Read about some things to consider when creating a ground water recovery system.

Discharge of treated water from ground water remediation system in Pinal Creek, Ariz. Photo courtesy of U.S. Geological Survey.
The difference between a poorly designed ground water recovery system and a properly designed system can make a huge impact on the amount of time, cost and energy expended operating and maintaining the system.

The first criterion for designing a properly run system is to have a good understanding of the hydrogeology of the site and the areal and vertical extent of the contaminants. Usually the contamination originates at one or only a few source areas. After the source area(s) is identified, the shape and direction of the plume can be used as a ground water tracer to design the recovery system, which should incorporate characteristics of the natural flow system to facilitate the cleanup. In other words, the natural flow direction should be used to locate the recovery wells in areas to intercept the flow rather than “pull” the ground water in a direction that it would not normally flow.

The objectives of a ground water recovery system usually are to contain the plume by preventing further movement and to reduce the mass (volume) of contamination in the ground water, ideally to below regulatory standards or non-detectable levels.

Once the plume(s) has been sufficiently characterized, the contaminants in the source area(s) should be removed (excavated) to stop the contribution of contaminants to ground water, otherwise, ground water recovery will continue much longer than if the sources were removed.

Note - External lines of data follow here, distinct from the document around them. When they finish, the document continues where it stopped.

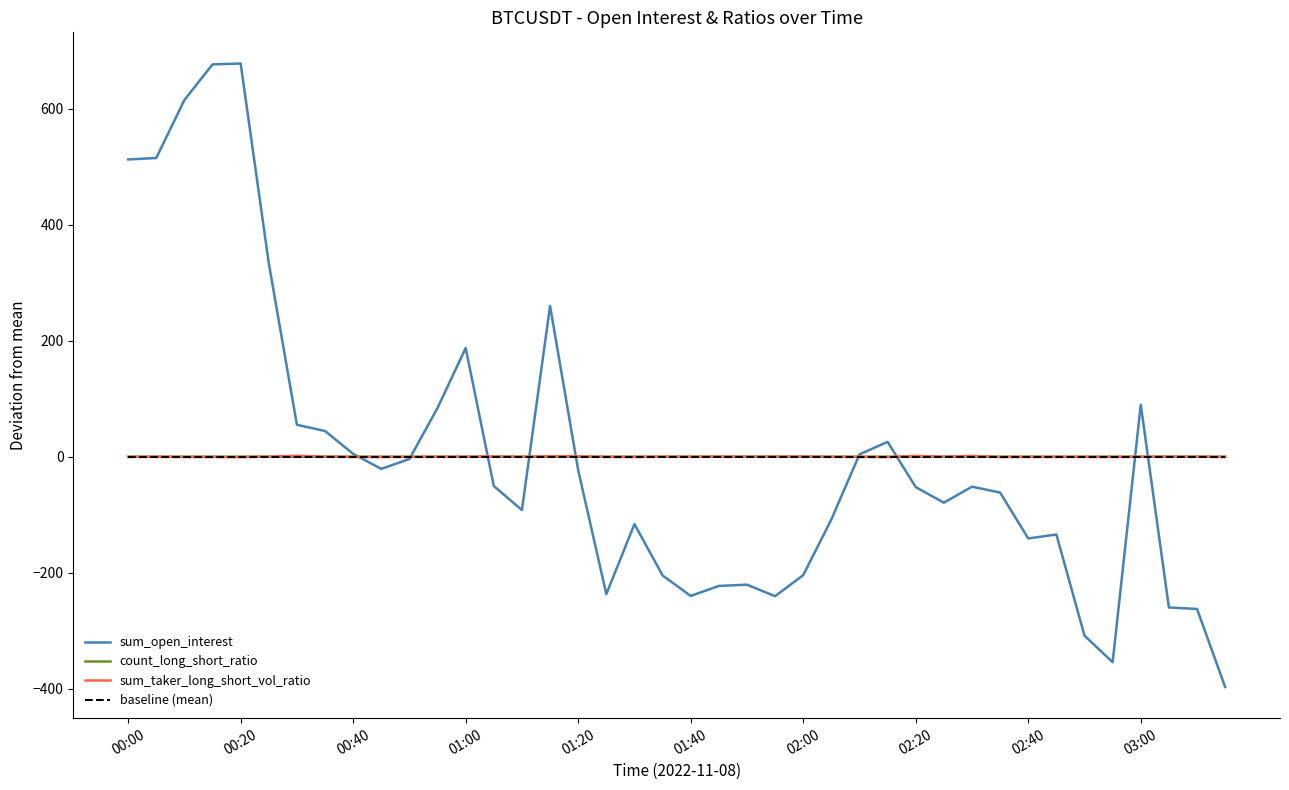

Which series has the widest spread of values?

sum_open_interest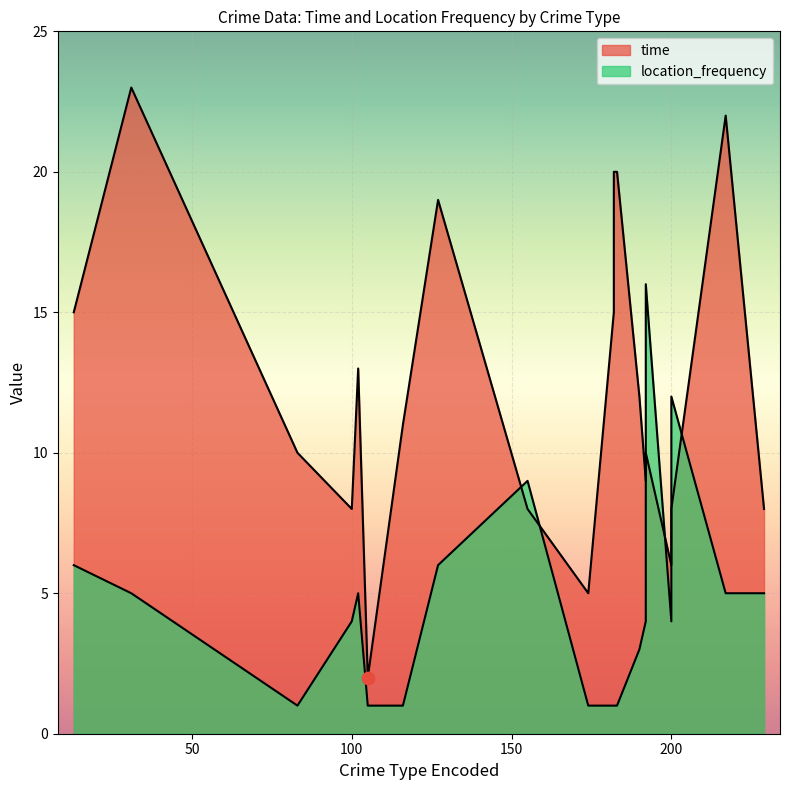

Which series contains the highest Y value?

time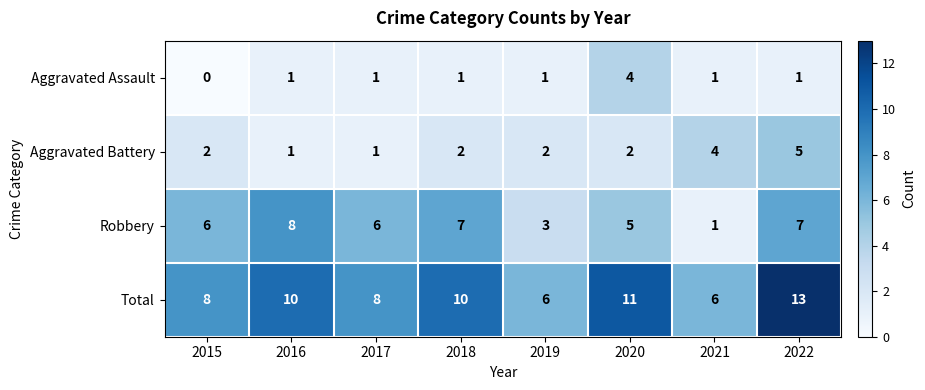

The value of Aggravated Assault at 2015 is -2. True or false?

False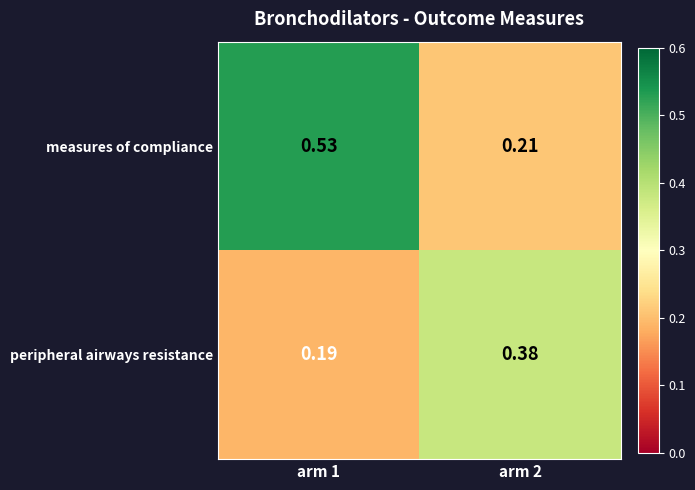

At arm 2, list the series in order from largest to smallest.

peripheral airways resistance, measures of compliance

The fewer the number of ground water recovery wells, generally the better. Location of the recovery wells should be just inside the leading edge of the plume (roughly 25 percent of the distance upgradient of the leading edge, towards the source). The pumping rate of the well should be set at the effective capture width* of the well at steady state, plus a small safety factor (capture width plus 10 percent to 20 percent). If the capture width can be obtained with a single well, do it! Multiple pumping wells will have dead zones or no-flow zones between pumping wells where the plume will barely move. If the single well cannot effectively stop migration of the leading edge of the plume, a smaller (volume) recovery well may be needed at the leading edge to stop further migration.